Never Tell (Detective D.D. Warren #10) - Lisa Gardner Page 0,14
had my own wing, an only child in a home built for when families had eight kids and three servants. My suite of rooms occupied the front of the second floor, with a pillow-covered seat built into the bank of windows that overlooked the street. I had lavender-painted walls and a wrought-iron canopy bed covered in yards of gauzy fabric. A private bath, of course, not to mention a smaller room, perhaps originally intended as a nursery, that had been converted to a walk-in closet with built-in mirror and makeup table. The adjoining sitting room, however, was my favorite. Bookshelves lined all four walls, filled with everything from Nancy Drew to musical compositions to historical fiction. I loved to read about faraway people living in distant times. Their fathers were never world-renowned geniuses. In fact, in most of these novels, both parents were dead—but no worries; the plucky heroine would make it on her own.

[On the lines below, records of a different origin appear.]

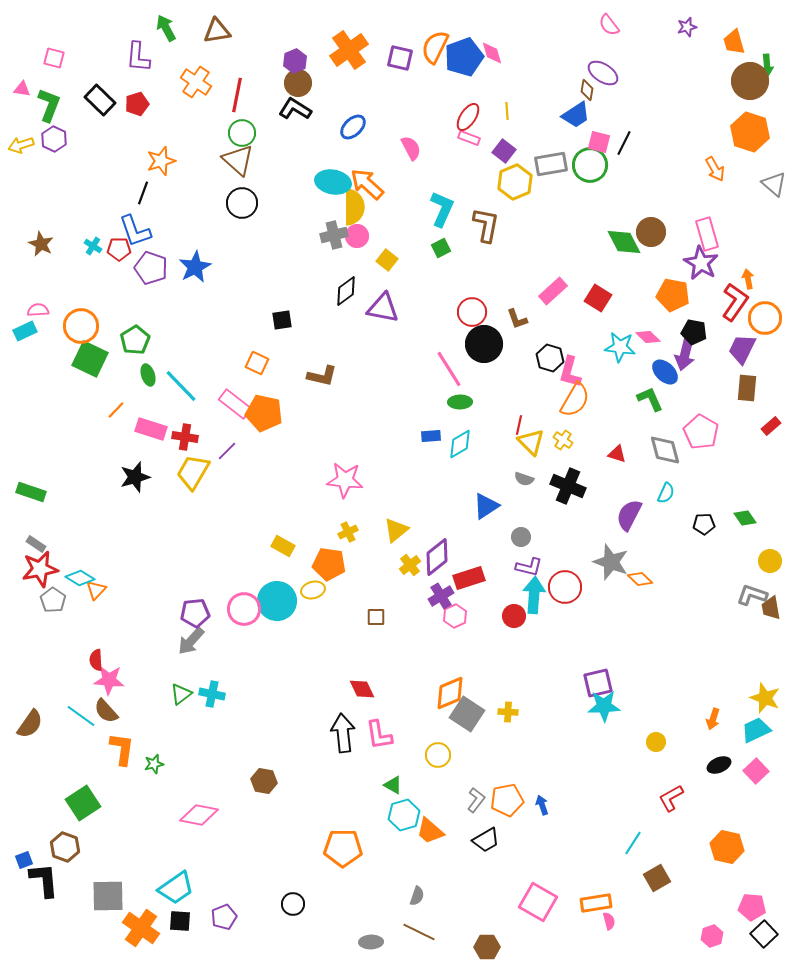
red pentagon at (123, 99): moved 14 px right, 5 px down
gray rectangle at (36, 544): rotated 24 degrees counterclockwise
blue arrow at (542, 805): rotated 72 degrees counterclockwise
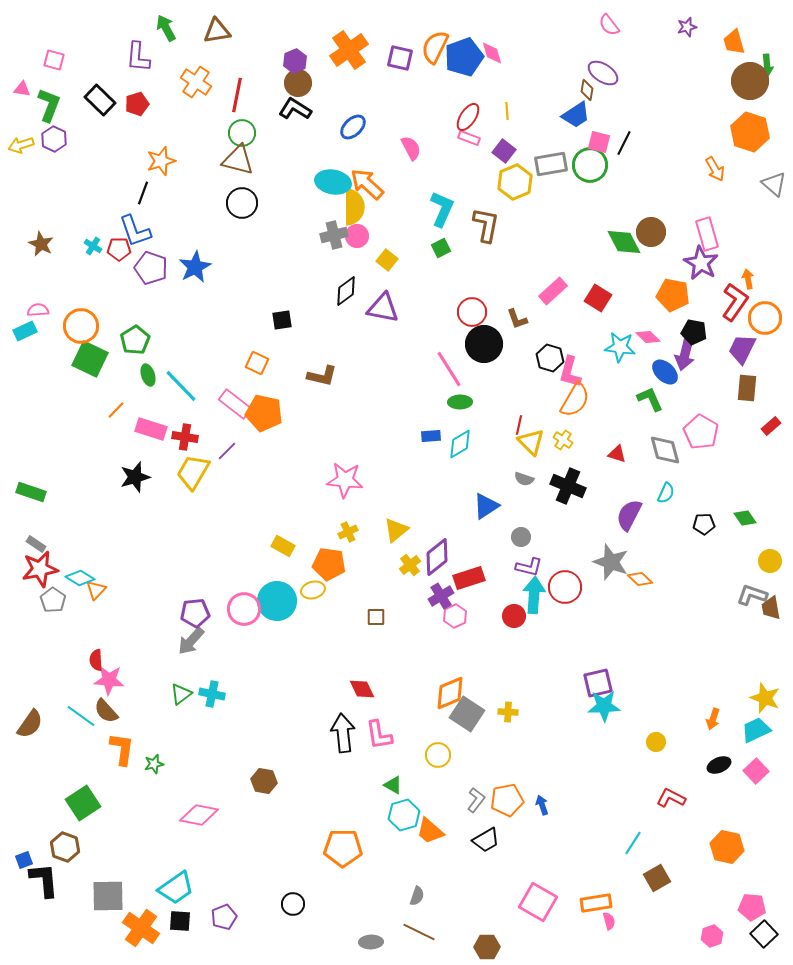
pink square at (54, 58): moved 2 px down
brown triangle at (238, 160): rotated 28 degrees counterclockwise
red L-shape at (671, 798): rotated 56 degrees clockwise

I had more than enough space for slumber parties and playdates. But somehow, other kids didn’t want to hang out with a professor’s daughter. Especially one more comfortable playing the piano for hours at a time than engaging in common discourse. Fashion, gossip, popular music? I felt like my father in those moments. I wished someone would break out some poker chips and tee off a discussion of the ten most useful mathematical equations (my father loved Euler’s identity, but I spent plenty of Friday nights listening to passionate arguments for all ten entries). Sometimes, my mother would set up little mother-and-daughter teas, where she and her cohort in crime would cast glances in the direction of me and my obviously unhappy assigned companion, waiting for us to magically hit it off.
What I learned from those teas was that other mothers feared my mom, and that no one really wanted to be friends with a girl as strange as me.
My mother was big on appearances, meaning my bedsheets were of only the finest Egyptian cotton. When not in private school plaid, I could wear Laura Ashley, Laura Ashley, or Laura Ashley. My mother considered me too young for my own pearls, by I was allowed to wear a tasteful heart-shaped silver-and-diamond pendant my father gave me on my thirteenth birthday.
To judge by the look on his face when I opened the Tiffany box, my mother had done the actual picking out of the pendant, but I still hugged my father gratefully, his beard tickling my cheek. And he still hugged me back enthusiastically. Geniuses are geniuses, you know. You can’t expect them to waste their brilliance on such trivial matters as a daughter’s birthday gift. That’s what wives are for, my mother would tell you.
If everything had stayed on track, I would have attended Radcliffe, married some up-and-coming genius, maybe one of my father’s own research students, and gotten a string of pearls of my own to wear in a neighboring Cambridge home, where I would teach piano, or something equally respectable.
If everything had stayed on track.
“Squat,” the nurse says now.
I am completely naked. My clothes stripped off and taken away as promised, even my underwear. I stand alone with a female nurse, who—given my rounded belly, or maybe the lack of needle tracks on my arms—is doing her best to appear kind.
I still have that surreal feeling. This can’t be me; this can’t be my life. It’s three A.M. I should be home. With Conrad.
I don’t know what to do with my hands. Cover my belly, as I’ve been doing for months now? Or my bare breasts? My exposed pubis? I settle on my stomach. The rest of me already feels too long gone.
“Nothing but an unfortunate accident …”
She will come. She will come for me next. Then, the real adventure will begin.
“Honey,” the nurse says, snapping the glove on her right hand. “The sooner you do this, the sooner both of us get on with our lives.”
I nod. I squat. She inspects. Next order. I bend over, best that I can. She inspects.
I don’t cry. I’ve never been good at tears. My mom, she breaks into hysterics at the drop of a hat. Sixteen years ago, she did enough crying for the both of us. But me—under stress, loss, extreme pain?
I never cry.
I just … hollow out. A pit of anguish.
I feel it now, for my baby. Who will never grow up in an impressive Colonial in elite Cambridge, or even a well-intentioned fixer-upper in Winthrop.